Task requirements: Please copy out every line in the records below that includes the word "branch".

Given records:

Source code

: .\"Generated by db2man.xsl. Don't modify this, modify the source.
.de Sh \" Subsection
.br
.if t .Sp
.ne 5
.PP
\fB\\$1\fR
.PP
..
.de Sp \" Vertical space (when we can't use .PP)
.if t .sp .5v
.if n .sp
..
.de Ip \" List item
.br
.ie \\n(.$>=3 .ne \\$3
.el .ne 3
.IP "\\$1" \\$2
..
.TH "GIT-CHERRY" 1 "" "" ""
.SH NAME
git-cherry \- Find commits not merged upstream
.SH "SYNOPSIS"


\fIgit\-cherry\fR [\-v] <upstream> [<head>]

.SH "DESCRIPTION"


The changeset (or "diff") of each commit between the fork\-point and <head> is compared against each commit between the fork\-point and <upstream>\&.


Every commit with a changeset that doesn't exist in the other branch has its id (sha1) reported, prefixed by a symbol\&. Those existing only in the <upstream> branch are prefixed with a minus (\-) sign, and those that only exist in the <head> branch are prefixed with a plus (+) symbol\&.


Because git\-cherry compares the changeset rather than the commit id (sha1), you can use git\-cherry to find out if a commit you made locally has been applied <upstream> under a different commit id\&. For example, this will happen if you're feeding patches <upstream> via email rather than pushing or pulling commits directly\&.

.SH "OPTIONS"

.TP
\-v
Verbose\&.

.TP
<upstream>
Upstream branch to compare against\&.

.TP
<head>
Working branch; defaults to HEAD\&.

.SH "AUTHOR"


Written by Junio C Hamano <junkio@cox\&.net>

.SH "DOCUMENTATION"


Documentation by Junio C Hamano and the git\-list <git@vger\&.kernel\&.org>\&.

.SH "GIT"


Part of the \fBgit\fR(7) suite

Solution for this exercise:
Every commit with a changeset that doesn't exist in the other branch has its id (sha1) reported, prefixed by a symbol\&. Those existing only in the <upstream> branch are prefixed with a minus (\-) sign, and those that only exist in the <head> branch are prefixed with a plus (+) symbol\&.
Upstream branch to compare against\&.
Working branch; defaults to HEAD\&.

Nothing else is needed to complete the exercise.